The result should be an exact copy of the entries that follow, with no pictures included.

[Stored records]
-*-

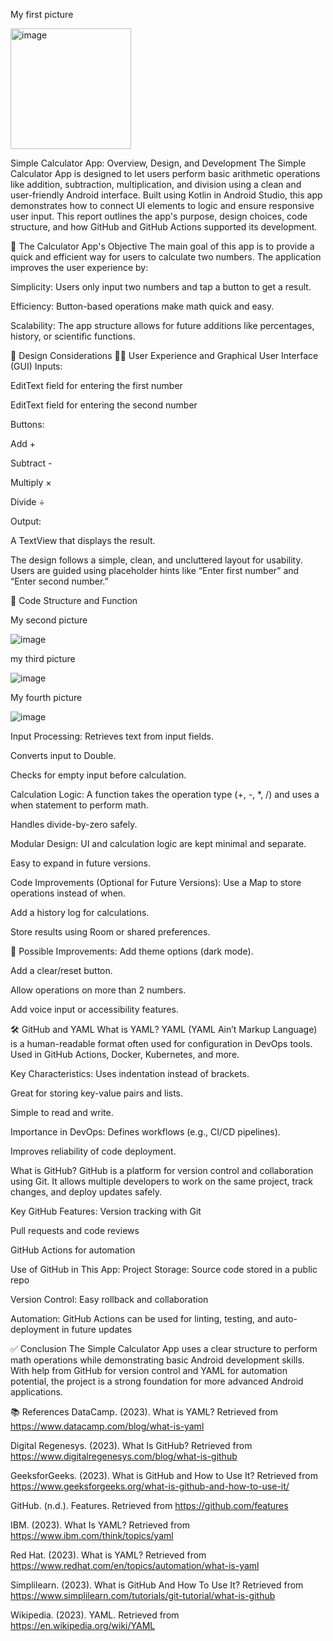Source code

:My first picture 


<img width="193" alt="image" src="https://github.com/user-attachments/assets/a1c32a09-0faa-4adf-987a-a0085237458a" />


Simple Calculator App: Overview, Design, and Development
The Simple Calculator App is designed to let users perform basic arithmetic operations like addition, subtraction, multiplication, and division using a clean and user-friendly Android interface. Built using Kotlin in Android Studio, this app demonstrates how to connect UI elements to logic and ensure responsive user input. This report outlines the app's purpose, design choices, code structure, and how GitHub and GitHub Actions supported its development.

🎯 The Calculator App's Objective
The main goal of this app is to provide a quick and efficient way for users to calculate two numbers. The application improves the user experience by:

Simplicity: Users only input two numbers and tap a button to get a result.

Efficiency: Button-based operations make math quick and easy.

Scalability: The app structure allows for future additions like percentages, history, or scientific functions.

🎨 Design Considerations
🧑‍💻 User Experience and Graphical User Interface (GUI)
Inputs:

EditText field for entering the first number

EditText field for entering the second number

Buttons:

Add +

Subtract -

Multiply ×

Divide ÷

Output:

A TextView that displays the result.

The design follows a simple, clean, and uncluttered layout for usability.
Users are guided using placeholder hints like “Enter first number” and “Enter second number.”

🧠 Code Structure and Function

My second picture 


![image](https://github.com/user-attachments/assets/07e92423-4ab6-419b-9271-a1c2fba55b51)


my third picture 


![image](https://github.com/user-attachments/assets/56c67b7d-5067-43c8-9777-68044214194f)

My fourth picture 


![image](https://github.com/user-attachments/assets/0a2180a7-aa20-4cfb-8904-44e3cb8f7bc6)



Input Processing:
Retrieves text from input fields.

Converts input to Double.

Checks for empty input before calculation.

Calculation Logic:
A function takes the operation type (+, -, *, /) and uses a when statement to perform math.

Handles divide-by-zero safely.

Modular Design:
UI and calculation logic are kept minimal and separate.

Easy to expand in future versions.

Code Improvements (Optional for Future Versions):
Use a Map to store operations instead of when.

Add a history log for calculations.

Store results using Room or shared preferences.

🔧 Possible Improvements:
Add theme options (dark mode).

Add a clear/reset button.

Allow operations on more than 2 numbers.

Add voice input or accessibility features.

🛠️ GitHub and YAML
What is YAML?
YAML (YAML Ain’t Markup Language) is a human-readable format often used for configuration in DevOps tools.
Used in GitHub Actions, Docker, Kubernetes, and more.

Key Characteristics:
Uses indentation instead of brackets.

Great for storing key-value pairs and lists.

Simple to read and write.

Importance in DevOps:
Defines workflows (e.g., CI/CD pipelines).

Improves reliability of code deployment.

What is GitHub?
GitHub is a platform for version control and collaboration using Git.
It allows multiple developers to work on the same project, track changes, and deploy updates safely.

Key GitHub Features:
Version tracking with Git

Pull requests and code reviews

GitHub Actions for automation

Use of GitHub in This App:
Project Storage: Source code stored in a public repo

Version Control: Easy rollback and collaboration

Automation: GitHub Actions can be used for linting, testing, and auto-deployment in future updates

✅ Conclusion
The Simple Calculator App uses a clear structure to perform math operations while demonstrating basic Android development skills.
With help from GitHub for version control and YAML for automation potential, the project is a strong foundation for more advanced Android applications.

📚 References
DataCamp. (2023). What is YAML? Retrieved from https://www.datacamp.com/blog/what-is-yaml

Digital Regenesys. (2023). What Is GitHub? Retrieved from https://www.digitalregenesys.com/blog/what-is-github

GeeksforGeeks. (2023). What is GitHub and How to Use It? Retrieved from https://www.geeksforgeeks.org/what-is-github-and-how-to-use-it/

GitHub. (n.d.). Features. Retrieved from https://github.com/features

IBM. (2023). What Is YAML? Retrieved from https://www.ibm.com/think/topics/yaml

Red Hat. (2023). What is YAML? Retrieved from https://www.redhat.com/en/topics/automation/what-is-yaml

Simplilearn. (2023). What is GitHub And How To Use It? Retrieved from https://www.simplilearn.com/tutorials/git-tutorial/what-is-github

Wikipedia. (2023). YAML. Retrieved from https://en.wikipedia.org/wiki/YAML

-*-

## Solution for this task
Source code

:My first picture 


<img width="193" alt="image" src="https://github.com/user-attachments/assets/a1c32a09-0faa-4adf-987a-a0085237458a" />


Simple Calculator App: Overview, Design, and Development
The Simple Calculator App is designed to let users perform basic arithmetic operations like addition, subtraction, multiplication, and division using a clean and user-friendly Android interface. Built using Kotlin in Android Studio, this app demonstrates how to connect UI elements to logic and ensure responsive user input. This report outlines the app's purpose, design choices, code structure, and how GitHub and GitHub Actions supported its development.

🎯 The Calculator App's Objective
The main goal of this app is to provide a quick and efficient way for users to calculate two numbers. The application improves the user experience by:

Simplicity: Users only input two numbers and tap a button to get a result.

Efficiency: Button-based operations make math quick and easy.

Scalability: The app structure allows for future additions like percentages, history, or scientific functions.

🎨 Design Considerations
🧑‍💻 User Experience and Graphical User Interface (GUI)
Inputs:

EditText field for entering the first number

EditText field for entering the second number

Buttons:

Add +

Subtract -

Multiply ×

Divide ÷

Output:

A TextView that displays the result.

The design follows a simple, clean, and uncluttered layout for usability.
Users are guided using placeholder hints like “Enter first number” and “Enter second number.”

🧠 Code Structure and Function

My second picture 


![image](https://github.com/user-attachments/assets/07e92423-4ab6-419b-9271-a1c2fba55b51)


my third picture 


![image](https://github.com/user-attachments/assets/56c67b7d-5067-43c8-9777-68044214194f)

My fourth picture 


![image](https://github.com/user-attachments/assets/0a2180a7-aa20-4cfb-8904-44e3cb8f7bc6)



Input Processing:
Retrieves text from input fields.

Converts input to Double.

Checks for empty input before calculation.

Calculation Logic:
A function takes the operation type (+, -, *, /) and uses a when statement to perform math.

Handles divide-by-zero safely.

Modular Design:
UI and calculation logic are kept minimal and separate.

Easy to expand in future versions.

Code Improvements (Optional for Future Versions):
Use a Map to store operations instead of when.

Add a history log for calculations.

Store results using Room or shared preferences.

🔧 Possible Improvements:
Add theme options (dark mode).

Add a clear/reset button.

Allow operations on more than 2 numbers.

Add voice input or accessibility features.

🛠️ GitHub and YAML
What is YAML?
YAML (YAML Ain’t Markup Language) is a human-readable format often used for configuration in DevOps tools.
Used in GitHub Actions, Docker, Kubernetes, and more.

Key Characteristics:
Uses indentation instead of brackets.

Great for storing key-value pairs and lists.

Simple to read and write.

Importance in DevOps:
Defines workflows (e.g., CI/CD pipelines).

Improves reliability of code deployment.

What is GitHub?
GitHub is a platform for version control and collaboration using Git.
It allows multiple developers to work on the same project, track changes, and deploy updates safely.

Key GitHub Features:
Version tracking with Git

Pull requests and code reviews

GitHub Actions for automation

Use of GitHub in This App:
Project Storage: Source code stored in a public repo

Version Control: Easy rollback and collaboration

Automation: GitHub Actions can be used for linting, testing, and auto-deployment in future updates

✅ Conclusion
The Simple Calculator App uses a clear structure to perform math operations while demonstrating basic Android development skills.
With help from GitHub for version control and YAML for automation potential, the project is a strong foundation for more advanced Android applications.

📚 References
DataCamp. (2023). What is YAML? Retrieved from https://www.datacamp.com/blog/what-is-yaml

Digital Regenesys. (2023). What Is GitHub? Retrieved from https://www.digitalregenesys.com/blog/what-is-github

GeeksforGeeks. (2023). What is GitHub and How to Use It? Retrieved from https://www.geeksforgeeks.org/what-is-github-and-how-to-use-it/

GitHub. (n.d.). Features. Retrieved from https://github.com/features

IBM. (2023). What Is YAML? Retrieved from https://www.ibm.com/think/topics/yaml

Red Hat. (2023). What is YAML? Retrieved from https://www.redhat.com/en/topics/automation/what-is-yaml

Simplilearn. (2023). What is GitHub And How To Use It? Retrieved from https://www.simplilearn.com/tutorials/git-tutorial/what-is-github

Wikipedia. (2023). YAML. Retrieved from https://en.wikipedia.org/wiki/YAML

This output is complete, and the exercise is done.